Looks like the card got a bit stained.
Fortunately, the card cites the White House Cook Book (by Fanny Lemira Gillette) as its source. So let’s peek at this recipe in the 1887 edition:
Apple Omelet.
Apple omelet, to be served with broiled spare-rib or roast pork, is very delicate. Take nine large, tart apples, four eggs, one cup of sugar, one tablespoonful of butter; add cinnamon or other spices to suit your taste; stew the apples till they are very soft; mash them so that there will be no lumps; add the butter and sugar while they are still warm; but let them cool before putting in the beaten eggs; bake this till it is brown; you may put it all in a shallow pudding-dish or in two tin plates to bake. Very good. |
J.L. must’ve had a later edition, because this recipe shows up on page 144. Which makes sense, because even in this edition, page 97 has a similar recipe, Yorkshire pudding, which is to beef what the apple omelet is to pork:
Apple Omelet.
This is a very nice accompaniment to a roast of beef; the ingredients are, one pint of milk, four eggs, white and yolks beaten separately, one teaspoonful of salt, and two teaspoonfuls of baking powder sifted through two cups of flour.

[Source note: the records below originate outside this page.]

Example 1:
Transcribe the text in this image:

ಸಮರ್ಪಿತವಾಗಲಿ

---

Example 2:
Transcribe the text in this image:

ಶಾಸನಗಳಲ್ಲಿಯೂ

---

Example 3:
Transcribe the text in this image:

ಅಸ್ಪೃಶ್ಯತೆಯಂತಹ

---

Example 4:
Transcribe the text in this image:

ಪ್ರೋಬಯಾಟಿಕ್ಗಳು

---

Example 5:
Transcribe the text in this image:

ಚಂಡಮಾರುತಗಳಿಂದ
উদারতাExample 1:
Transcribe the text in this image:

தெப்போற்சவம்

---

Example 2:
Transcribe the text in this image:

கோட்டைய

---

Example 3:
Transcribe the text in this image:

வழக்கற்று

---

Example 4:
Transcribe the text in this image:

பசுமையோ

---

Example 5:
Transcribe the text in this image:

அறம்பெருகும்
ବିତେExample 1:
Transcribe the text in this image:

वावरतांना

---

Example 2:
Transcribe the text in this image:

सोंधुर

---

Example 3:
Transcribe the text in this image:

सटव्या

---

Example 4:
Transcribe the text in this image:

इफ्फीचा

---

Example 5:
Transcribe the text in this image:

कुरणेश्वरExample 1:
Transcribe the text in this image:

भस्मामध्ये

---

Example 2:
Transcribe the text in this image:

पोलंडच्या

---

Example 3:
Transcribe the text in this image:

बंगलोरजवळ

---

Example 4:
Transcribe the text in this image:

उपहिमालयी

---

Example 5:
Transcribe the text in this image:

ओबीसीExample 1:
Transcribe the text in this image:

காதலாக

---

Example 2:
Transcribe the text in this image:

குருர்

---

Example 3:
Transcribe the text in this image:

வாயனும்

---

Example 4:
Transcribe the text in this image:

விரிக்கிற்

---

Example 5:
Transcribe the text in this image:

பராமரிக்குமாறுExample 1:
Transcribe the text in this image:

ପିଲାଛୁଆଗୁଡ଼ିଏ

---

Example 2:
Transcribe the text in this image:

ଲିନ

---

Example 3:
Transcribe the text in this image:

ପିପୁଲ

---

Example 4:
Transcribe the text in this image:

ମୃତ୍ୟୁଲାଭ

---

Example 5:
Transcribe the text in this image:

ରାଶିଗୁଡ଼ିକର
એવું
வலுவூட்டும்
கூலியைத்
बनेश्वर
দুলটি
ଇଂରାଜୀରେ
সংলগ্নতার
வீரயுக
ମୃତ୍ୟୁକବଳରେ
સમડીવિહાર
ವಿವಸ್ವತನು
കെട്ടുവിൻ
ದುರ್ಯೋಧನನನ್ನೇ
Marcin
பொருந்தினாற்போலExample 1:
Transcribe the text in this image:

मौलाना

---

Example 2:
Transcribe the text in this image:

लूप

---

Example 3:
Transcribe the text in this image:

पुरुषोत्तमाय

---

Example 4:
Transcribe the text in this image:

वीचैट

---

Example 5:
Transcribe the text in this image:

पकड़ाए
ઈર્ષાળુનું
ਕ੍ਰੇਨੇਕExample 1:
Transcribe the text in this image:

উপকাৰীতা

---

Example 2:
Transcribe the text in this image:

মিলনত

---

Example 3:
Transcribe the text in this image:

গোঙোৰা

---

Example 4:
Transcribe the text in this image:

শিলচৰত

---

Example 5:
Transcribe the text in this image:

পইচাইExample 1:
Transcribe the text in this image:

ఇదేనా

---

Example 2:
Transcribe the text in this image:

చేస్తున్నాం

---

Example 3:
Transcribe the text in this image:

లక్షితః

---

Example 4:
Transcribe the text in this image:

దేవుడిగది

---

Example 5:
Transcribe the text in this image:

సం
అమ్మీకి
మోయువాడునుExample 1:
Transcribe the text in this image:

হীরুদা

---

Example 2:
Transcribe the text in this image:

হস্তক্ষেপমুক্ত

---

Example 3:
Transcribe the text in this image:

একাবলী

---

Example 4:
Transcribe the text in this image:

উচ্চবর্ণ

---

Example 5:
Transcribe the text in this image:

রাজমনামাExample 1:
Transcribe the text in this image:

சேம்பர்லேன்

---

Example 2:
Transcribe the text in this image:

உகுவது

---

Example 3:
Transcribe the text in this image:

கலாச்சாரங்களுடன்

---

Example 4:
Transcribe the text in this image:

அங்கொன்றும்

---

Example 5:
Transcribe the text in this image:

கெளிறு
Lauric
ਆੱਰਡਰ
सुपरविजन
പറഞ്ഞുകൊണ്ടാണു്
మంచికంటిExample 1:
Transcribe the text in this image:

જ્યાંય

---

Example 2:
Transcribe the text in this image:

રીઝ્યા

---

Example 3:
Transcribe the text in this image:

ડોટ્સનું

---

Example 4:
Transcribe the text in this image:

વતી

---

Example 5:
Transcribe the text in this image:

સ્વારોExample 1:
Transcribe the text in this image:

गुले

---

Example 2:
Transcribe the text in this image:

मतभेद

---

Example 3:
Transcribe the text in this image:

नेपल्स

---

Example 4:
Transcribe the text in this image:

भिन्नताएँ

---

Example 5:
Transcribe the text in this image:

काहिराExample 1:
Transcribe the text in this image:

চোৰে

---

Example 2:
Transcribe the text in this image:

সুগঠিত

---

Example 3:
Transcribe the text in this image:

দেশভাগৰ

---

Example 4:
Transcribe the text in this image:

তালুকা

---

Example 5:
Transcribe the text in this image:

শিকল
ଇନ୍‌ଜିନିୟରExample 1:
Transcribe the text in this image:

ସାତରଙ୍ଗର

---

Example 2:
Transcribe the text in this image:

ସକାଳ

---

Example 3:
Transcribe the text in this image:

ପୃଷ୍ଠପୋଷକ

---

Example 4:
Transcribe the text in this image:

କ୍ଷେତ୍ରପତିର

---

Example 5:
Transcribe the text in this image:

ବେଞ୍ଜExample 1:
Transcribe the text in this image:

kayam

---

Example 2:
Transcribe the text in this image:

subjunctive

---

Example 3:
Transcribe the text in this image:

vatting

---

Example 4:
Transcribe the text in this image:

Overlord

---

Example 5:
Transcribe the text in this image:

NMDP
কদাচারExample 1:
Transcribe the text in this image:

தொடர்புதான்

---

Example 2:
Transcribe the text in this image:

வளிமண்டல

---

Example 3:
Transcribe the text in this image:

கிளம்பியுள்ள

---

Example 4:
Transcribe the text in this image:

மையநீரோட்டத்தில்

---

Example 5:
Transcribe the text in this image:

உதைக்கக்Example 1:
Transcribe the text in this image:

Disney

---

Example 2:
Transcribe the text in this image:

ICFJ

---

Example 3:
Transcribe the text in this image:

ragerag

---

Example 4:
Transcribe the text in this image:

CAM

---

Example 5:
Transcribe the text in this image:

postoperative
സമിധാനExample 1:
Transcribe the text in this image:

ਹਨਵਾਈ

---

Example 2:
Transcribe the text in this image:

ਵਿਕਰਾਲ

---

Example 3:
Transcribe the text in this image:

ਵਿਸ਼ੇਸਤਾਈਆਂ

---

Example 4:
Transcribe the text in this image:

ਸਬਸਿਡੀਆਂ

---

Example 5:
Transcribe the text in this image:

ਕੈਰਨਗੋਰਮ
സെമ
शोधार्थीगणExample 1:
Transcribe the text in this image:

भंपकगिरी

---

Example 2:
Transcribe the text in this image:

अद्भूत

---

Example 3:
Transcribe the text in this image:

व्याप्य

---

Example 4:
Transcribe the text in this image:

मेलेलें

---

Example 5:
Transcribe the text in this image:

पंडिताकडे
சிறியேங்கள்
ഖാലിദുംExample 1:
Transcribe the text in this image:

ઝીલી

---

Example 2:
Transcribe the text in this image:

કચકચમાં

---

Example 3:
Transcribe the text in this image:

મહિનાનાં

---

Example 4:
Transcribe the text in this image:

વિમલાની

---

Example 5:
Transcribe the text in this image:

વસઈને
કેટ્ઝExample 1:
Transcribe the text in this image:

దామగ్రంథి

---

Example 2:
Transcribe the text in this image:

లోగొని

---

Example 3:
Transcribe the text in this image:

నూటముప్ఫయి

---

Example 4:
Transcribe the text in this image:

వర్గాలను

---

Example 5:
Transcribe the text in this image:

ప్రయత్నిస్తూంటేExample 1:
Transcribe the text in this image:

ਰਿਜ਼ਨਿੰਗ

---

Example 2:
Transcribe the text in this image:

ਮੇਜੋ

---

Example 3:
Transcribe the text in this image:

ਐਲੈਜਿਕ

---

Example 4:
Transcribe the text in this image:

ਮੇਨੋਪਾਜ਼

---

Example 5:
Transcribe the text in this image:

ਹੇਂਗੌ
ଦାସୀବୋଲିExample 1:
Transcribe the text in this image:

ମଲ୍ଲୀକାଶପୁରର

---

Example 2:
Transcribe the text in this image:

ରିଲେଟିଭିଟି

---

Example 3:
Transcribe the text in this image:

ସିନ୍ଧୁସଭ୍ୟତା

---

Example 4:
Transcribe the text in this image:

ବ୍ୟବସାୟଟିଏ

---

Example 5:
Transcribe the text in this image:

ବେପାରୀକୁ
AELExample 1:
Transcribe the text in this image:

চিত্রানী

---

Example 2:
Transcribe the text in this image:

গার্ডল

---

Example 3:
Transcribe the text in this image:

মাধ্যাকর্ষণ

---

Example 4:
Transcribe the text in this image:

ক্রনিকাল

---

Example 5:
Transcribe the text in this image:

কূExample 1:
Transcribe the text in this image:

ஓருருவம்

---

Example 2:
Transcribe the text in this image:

It should be mixed very smooth, about the consistency of cream. Regulate your time when you put in your roast, so that it will be done half an hour or forty minutes before dishing up. Take it from the oven, set it where it will keep hot. In the meantime have this pudding prepared. Take two common biscuit tins, dip some of the drippings from the dripping-pan into these tins, pour half of the pudding into each, set them in the hot oven, and keep them in until the dinner is dished up; take these puddings out at the last moment and send to the table hot. This I consider much better than the old way of baking the pudding under the meat. |
Compare this version from the October 31, 1914 edition of The Fort Wayne (Indiana) Sentinel:
Apple Omelet.
To eight large apples stewed very soft and mashed fine add one cup of sugar and flavor with nutmeg or cinnamon. When cold stir in three well-beaten eggs and one-half tablespoon cornstarch dissolved in two tablespoons of milk. Stir well and bake slowly twenty minutes. Serve hot. |
From the box of J.L. from Westborough, Massachusetts.
Apple Omelet
[Ingredients:
9 large tart apples
4 eggs
1 cup sugar
1 Tbsp. butter
cinnamon or other spices]
Take 9 large tart apples, 4 eggs, 1 cup sugar; 1 Tbsp. of butter–add cinnamon or other spices to suit your taste–stew the apples till they are soft–mash them so they are still warm–but let them cool before putting in the beaten eggs–bake this till it is [brown; you may put it all in a shallow] pudding-dish [or in two tin plates.]